Tally the lines in the listing below that contain the string "Hàng", treating uppercase and lowercase as distinct. Give only the number.

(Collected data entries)

◇ ◇ ◇ ◇ ◇ ◇ ◇

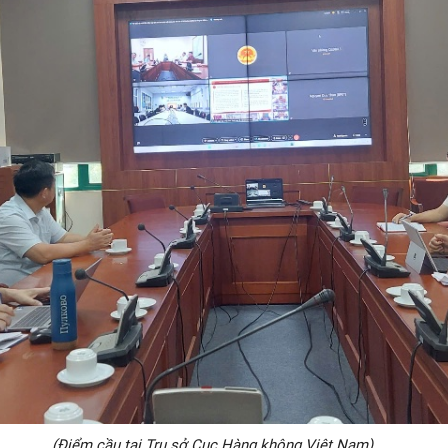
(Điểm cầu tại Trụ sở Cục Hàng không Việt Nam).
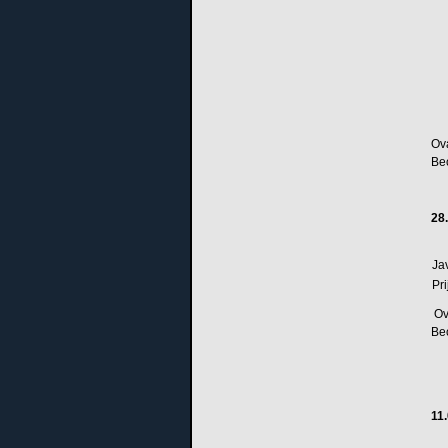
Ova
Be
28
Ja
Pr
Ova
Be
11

◇ ◇ ◇ ◇ ◇ ◇ ◇

▸ **Exercise solution**:
1